People drenched in water perch on the roofs or backs of trucks jostling for space on the road with equally soaked shirtless male youth riding three on a motorcycle. The youth scream enthusiastically as buckets of cold water are repeatedly hurled into their faces from those lining the streets. Welcome to the Burmese New Year; known as Thingyan.
For residents of Myanmar’s most northeastern Kachin State capital Myitkyina – an isolated part of the country that has been ravished by nearly four-years of war – it’s a well-deserved break. Just after Burma ushered in a new era with the adoption of a quasi-democracy, a seventeen-year ceasefire between the Kachin Independence Army and government unraveled. Fighting has seen more than 100,000 being displaced to camps in mostly rebel controlled areas near the China border. However, there is a camp near Myitkyina and in some other areas controlled by the government. A draft nationwide ceasefire was inked late last month, although recent clashes have downplayed any cause for celebrations.

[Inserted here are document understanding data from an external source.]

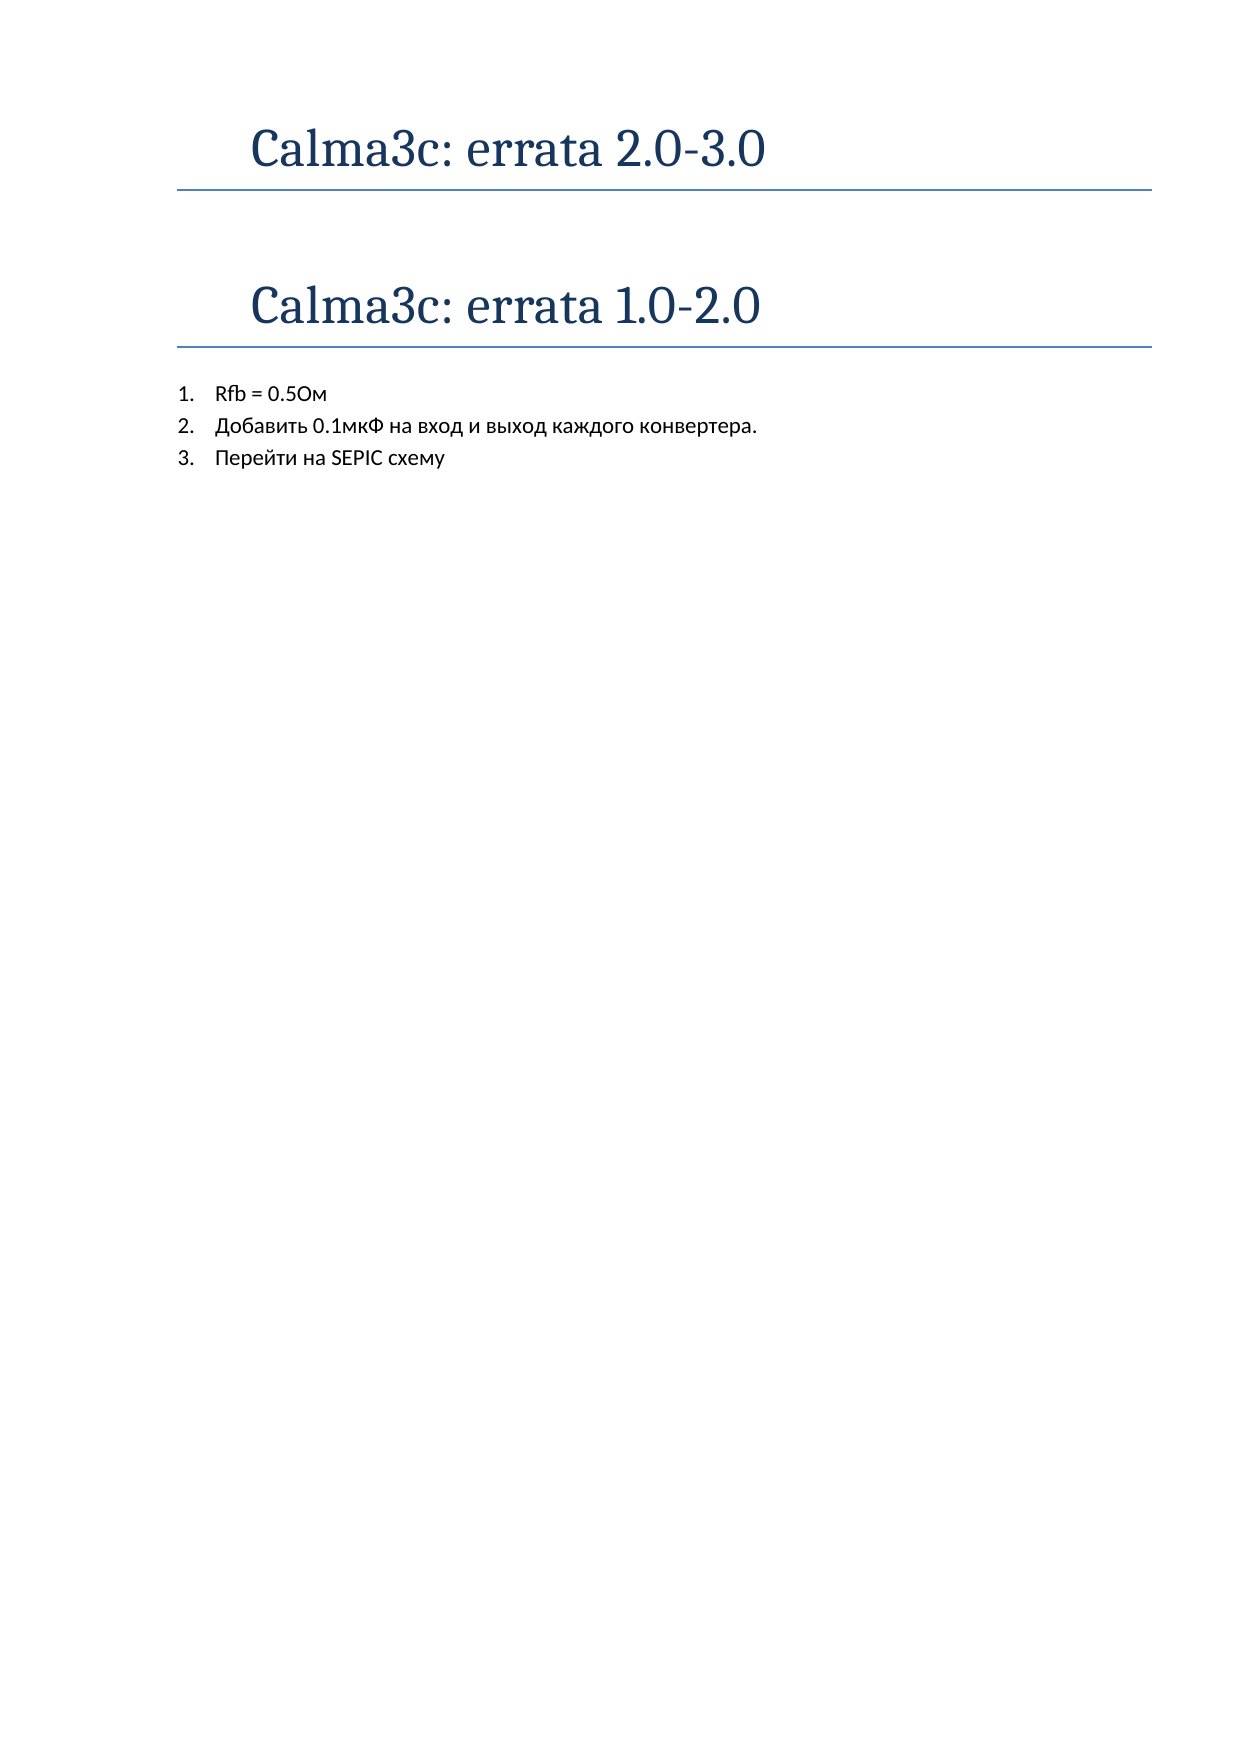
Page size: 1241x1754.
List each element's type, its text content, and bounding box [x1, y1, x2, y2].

list Rfb = 0.5Ом [177, 379, 1152, 407]
list Добавить 0.1мкФ на вход и выход каждого конвертера. [177, 411, 1152, 439]
title Calma3c: errata 2.0-3.0 [177, 118, 1152, 189]
list Перейти на SEPIC схему [177, 443, 1152, 471]
title Calma3c: errata 1.0-2.0 [177, 275, 1152, 346]
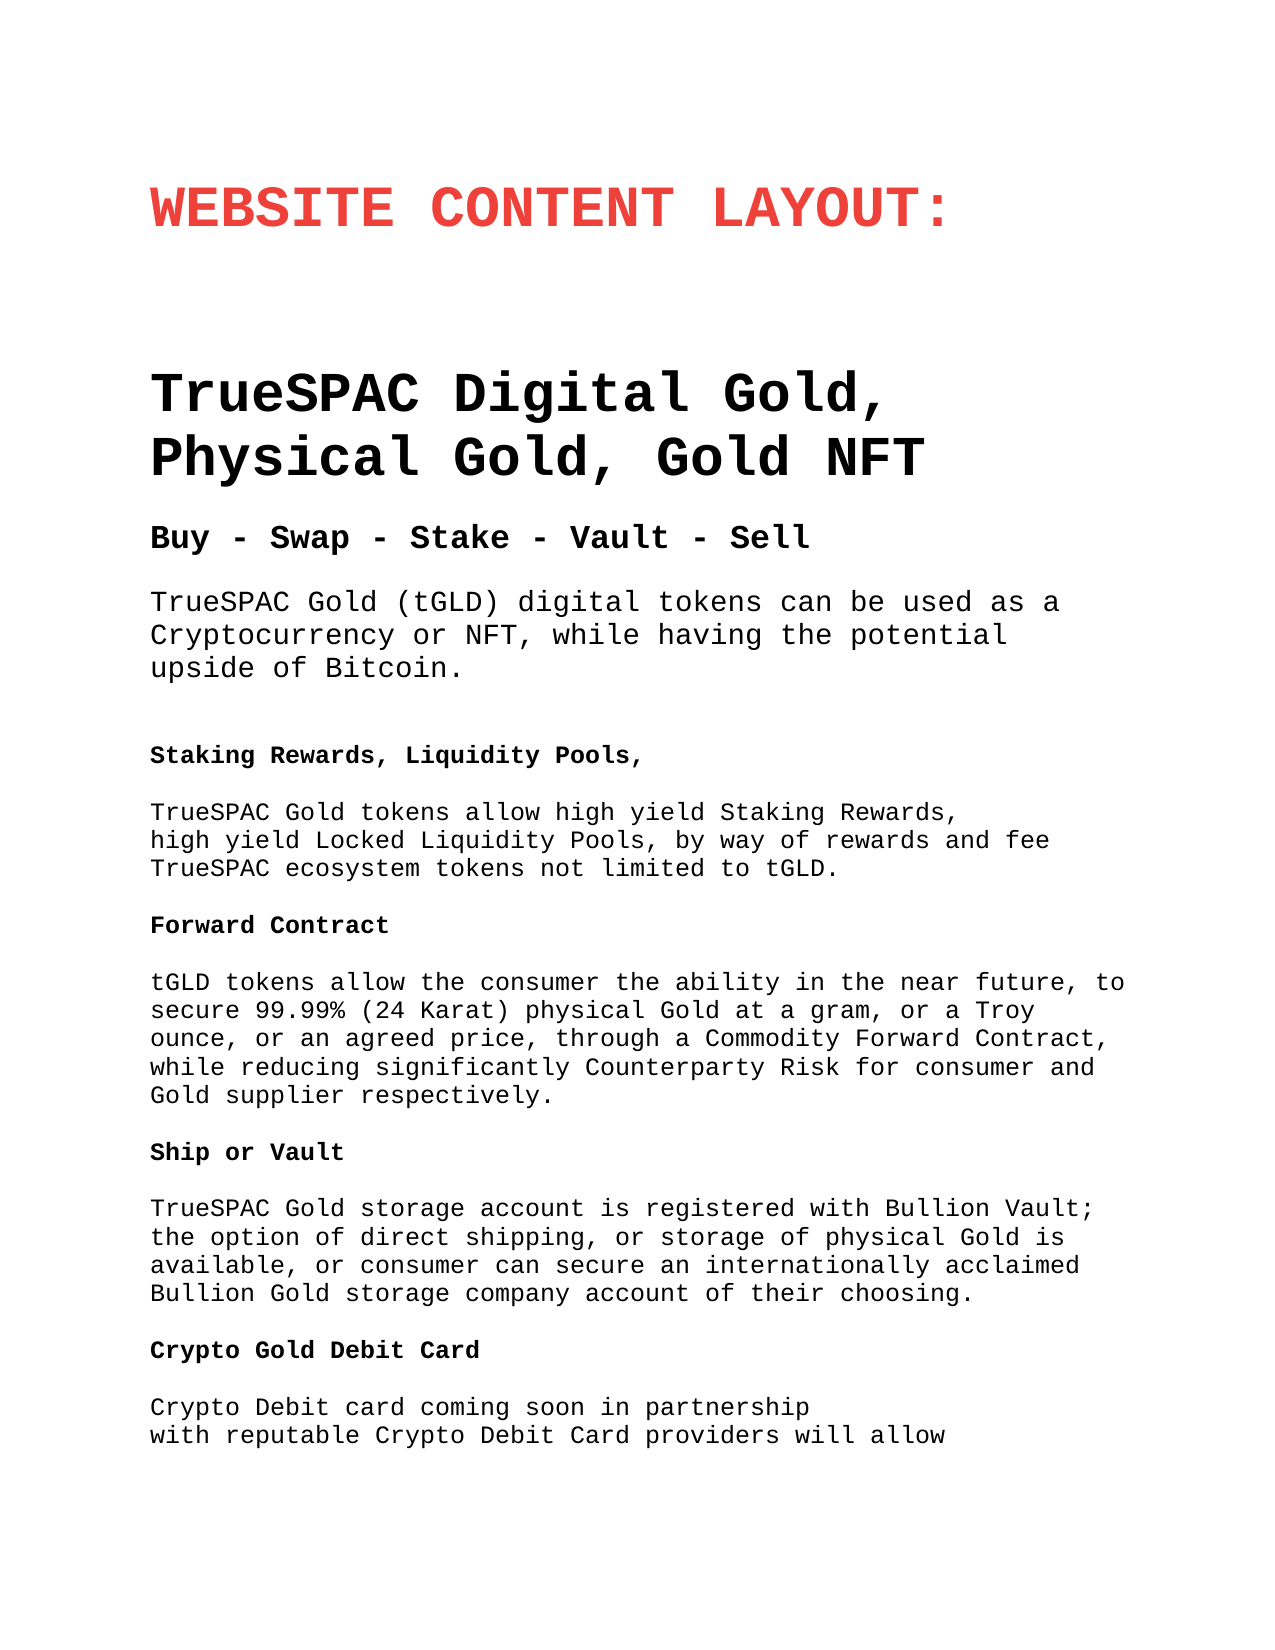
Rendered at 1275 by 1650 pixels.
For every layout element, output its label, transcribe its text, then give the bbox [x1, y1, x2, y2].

text Staking Rewards, Liquidity Pools, [150, 686, 1125, 771]
text WEBSITE CONTENT LAYOUT: TrueSPAC Digital Gold, Physical Gold, Gold NFT [150, 150, 1125, 492]
text TrueSPAC Gold storage account is registered with Bullion Vault; the option of direct shipping, or storage of physical Gold is available, or consumer can secure an internationally acclaimed Bullion Gold storage company account of their choosing. [150, 1196, 1125, 1309]
text Cryptocurrency or NFT, while having the potential upside of Bitcoin. [150, 620, 1125, 686]
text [150, 1309, 1125, 1451]
text TrueSPAC Gold tokens allow high yield Staking Rewards, high yield Locked Liquidity Pools, by way of rewards and fee TrueSPAC ecosystem tokens not limited to tGLD. [150, 771, 1125, 884]
text while reducing significantly Counterparty Risk for consumer and Gold supplier respectively. [150, 1054, 1125, 1111]
text Buy - Swap - Stake - Vault - Sell TrueSPAC Gold (tGLD) digital tokens can be used as a [150, 521, 1125, 620]
text tGLD tokens allow the consumer the ability in the near future, to secure 99.99% (24 Karat) physical Gold at a gram, or a Troy ounce, or an agreed price, through a Commodity Forward Contract, [150, 969, 1125, 1054]
text Ship or Vault [150, 1139, 1125, 1167]
text Forward Contract [150, 912, 1125, 941]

It seems like everyone in Myitkyina is eager to forget about the war for a little while by celebrating the Buddhist Thingyan, even if the majority of the Kachin are Christian. Intoxicated men spray cheerful police in a jeep with water hoses. A mixed group of ethnic youth dance in the spray from a water hose outside of a Chinese-owned hotel. Further down the road, a Burmese Indian family happily heaves buckets at water at anyone and everyone passing by their shop. Soaked motorists just laugh heartily even though it’s probably happened to them a hundred times that day.